Planning gain ‘holidays’ could stimulate stalled building projects, says property lawyer



Rodney Whyte
Rodney Whyte

A property lawyer has called on local authorities to offer ‘planning gain holidays’ to revive stalled commercial and housing developments.

Rodney Whyte, a partner in Pinsent Masons in Aberdeen, said planning chiefs could revive developments which have been put on ice by relaxing rules on the planning gain contributions builders sign up to.

It has been accepted practice that to obtain planning approval on housing, and to a lesser extent commercial development projects, that developers must agree to provide Planning Gain.

These Developer’s Contributions, as they are also known, could be in the form of funding facilities at a local school, supporting a community initiative or paying for associated local infrastructure.

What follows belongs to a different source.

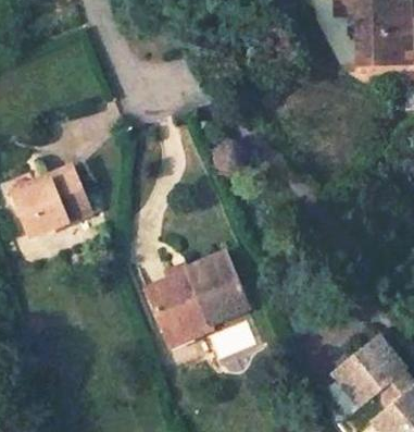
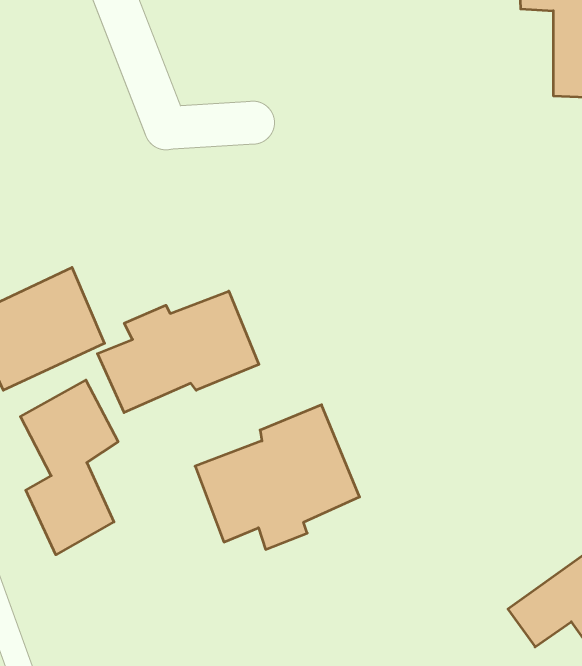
building: none -> [97,291,259,413]
building: none -> [20,380,118,555]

Real estate expert Rodney Whyte said: “The appointment last week of Henry Boot Developments to build the new £333 million Aberdeen Exhibition Centre is a welcome step forward, while the AWPR project continues apace and the £410 million Aberdeen Harbour extension (both of which Pinsent Masons acted on) are all superb platforms for growth and will aid diversification of the North East economy.

“However, the local construction and development industry continues to face significant challenges. Workflow is patchy, construction costs continue to rise and margins are under pressure.”

Whyte called on local authorities in Aberdeen City and Aberdeenshire to review how they are handling current planning applications and to play their part in boosting the local economy.

He added: “A sensible initiative would be for planning departments to take a fresh approach to residential and commercial developments which are in the pipeline. In this period of localised ‘market failure’ they have a crucial role to play in championing bold and innovate ways of making sure new planning applications have the best possible chance of viability and success.

“Planning officials should revisit existing ‘planning gain’ packages which have been previously negotiated, but which post oil-price slump and post-Brexit vote, may have caused developers to think again and to ‘put on ice’ certain projects.

“Planning gain may be a laudable and well accepted practice when markets are in a position to deliver a development that can meet these contributions, but if they become a burden which makes a development unsustainable, then no party gains.

“It could be that ‘planning gain holidays’ need to be introduced to encourage developments to proceed, but which also protect a council’s position and contain suitable clawback arrangements if and when there is a return to ‘normal’ market conditions.”

Increased council tax or rates revenue, job creation and promoting the North East as a vibrant and diverse place to live and work, would be just some of the benefits of such an approach, claimed Whyte.